Data excerpts

'''

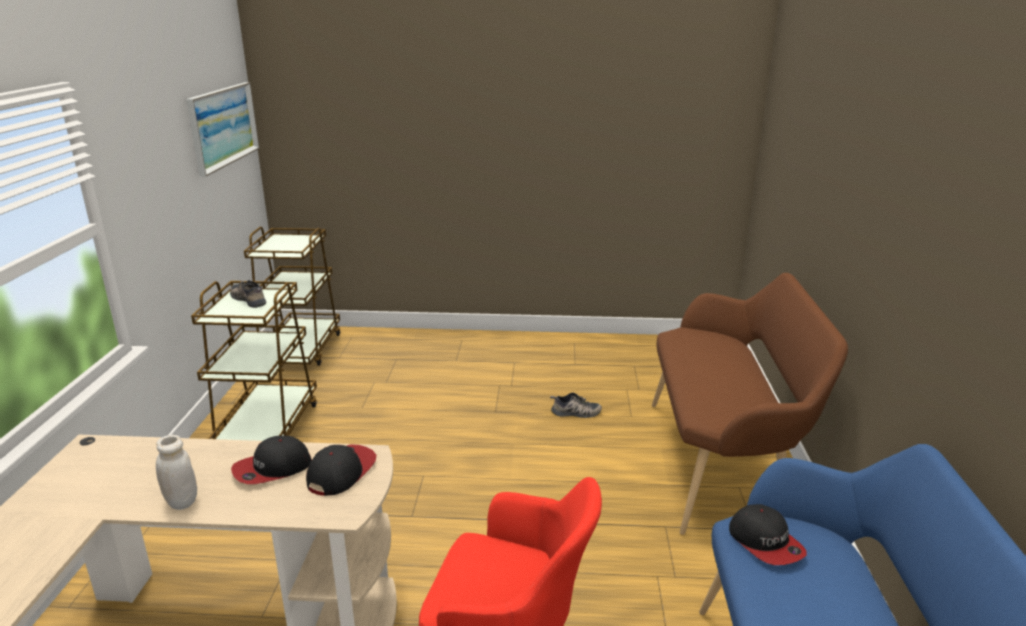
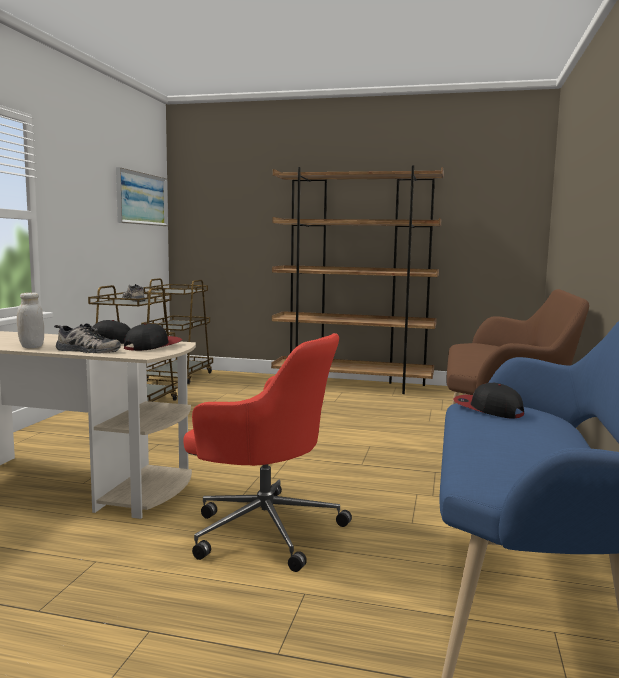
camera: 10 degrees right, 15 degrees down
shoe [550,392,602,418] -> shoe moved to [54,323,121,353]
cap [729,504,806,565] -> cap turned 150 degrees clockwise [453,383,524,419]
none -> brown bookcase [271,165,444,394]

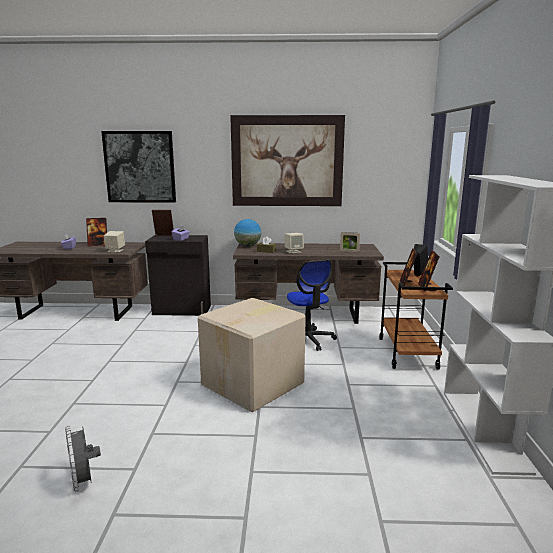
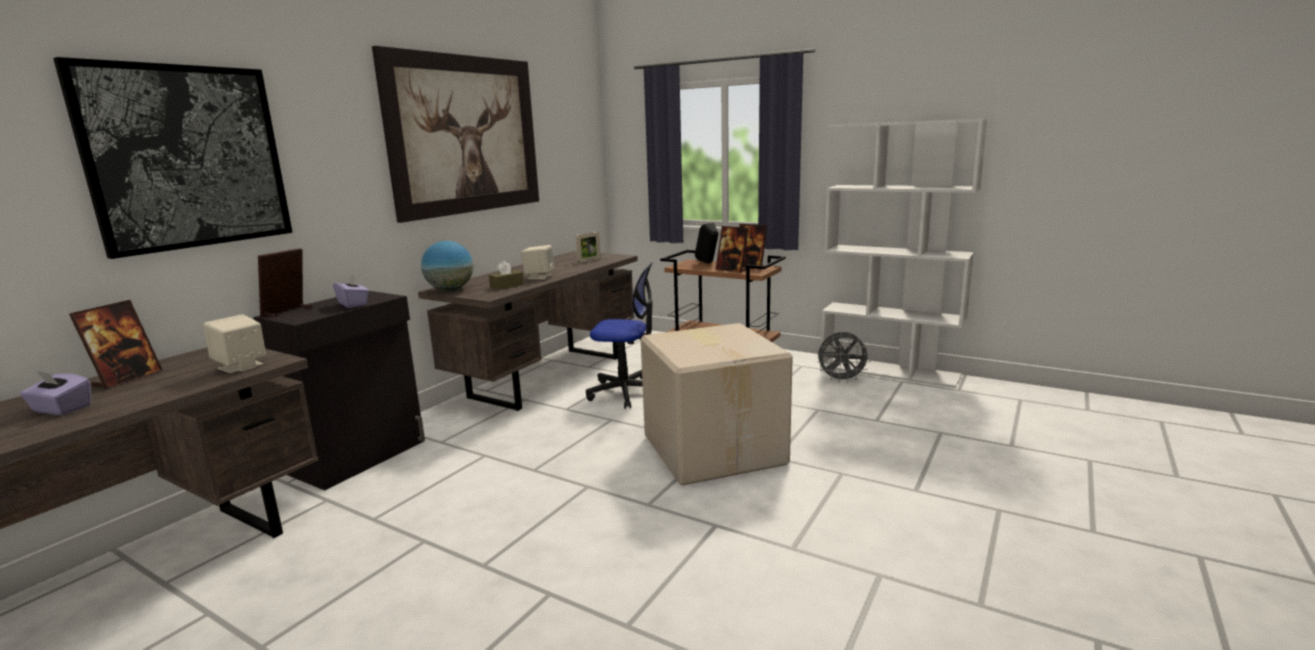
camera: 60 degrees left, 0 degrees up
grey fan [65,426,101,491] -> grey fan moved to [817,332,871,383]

'''

» Activity: Please output every entry above exactly, without the pictures.

» Reply:
camera: 10 degrees right, 15 degrees down
shoe [550,392,602,418] -> shoe moved to [54,323,121,353]
cap [729,504,806,565] -> cap turned 150 degrees clockwise [453,383,524,419]
none -> brown bookcase [271,165,444,394]

camera: 60 degrees left, 0 degrees up
grey fan [65,426,101,491] -> grey fan moved to [817,332,871,383]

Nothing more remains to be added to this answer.